» EXERCISE OBJECTIVE: Copy out the part of the rows that opens with the line containing "Venir en trans" and continues through the end of the rows, leaving out the pictures.
.....
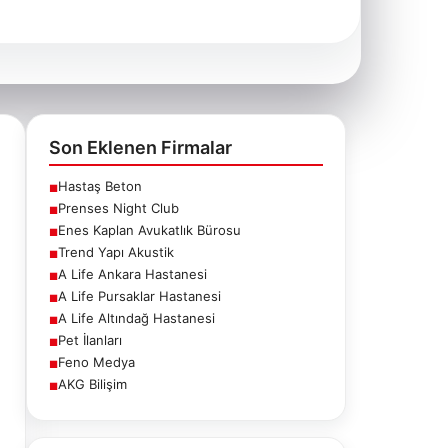
Son Eklenen Firmalar
Hastaş Beton
■
Prenses Night Club
■
Enes Kaplan Avukatlık Bürosu
■
Trend Yapı Akustik
■
A Life Ankara Hastanesi
■
A Life Pursaklar Hastanesi
■
A Life Altındağ Hastanesi
■
Pet İlanları
■
Feno Medya
■
AKG Bilişim
■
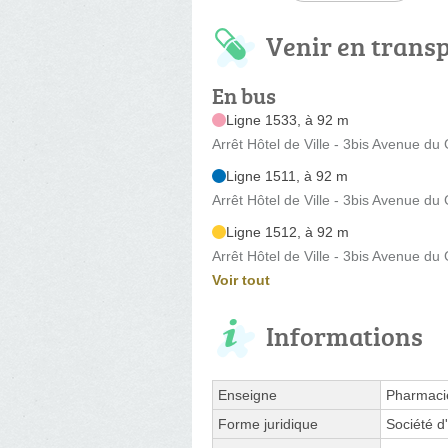
Venir en trans
En bus
Ligne 1533, à 92 m
Arrêt Hôtel de Ville - 3bis Avenue du
Ligne 1511, à 92 m
Arrêt Hôtel de Ville - 3bis Avenue du
Ligne 1512, à 92 m
Arrêt Hôtel de Ville - 3bis Avenue du
Voir tout
Informations
Enseigne
Pharmacie
Forme juridique
Société d'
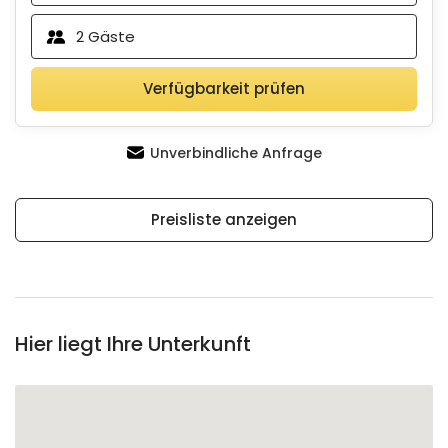
2
Gäste
Verfügbarkeit prüfen
Unverbindliche Anfrage
Preisliste anzeigen
Hier liegt Ihre Unterkunft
.....
» FINISHED EXERCISE:
Venir en trans
En bus
Ligne 1533, à 92 m
Arrêt Hôtel de Ville - 3bis Avenue du
Ligne 1511, à 92 m
Arrêt Hôtel de Ville - 3bis Avenue du
Ligne 1512, à 92 m
Arrêt Hôtel de Ville - 3bis Avenue du
Voir tout
Informations
Enseigne
Pharmacie
Forme juridique
Société d'
2
Gäste
Verfügbarkeit prüfen
Unverbindliche Anfrage
Preisliste anzeigen
Hier liegt Ihre Unterkunft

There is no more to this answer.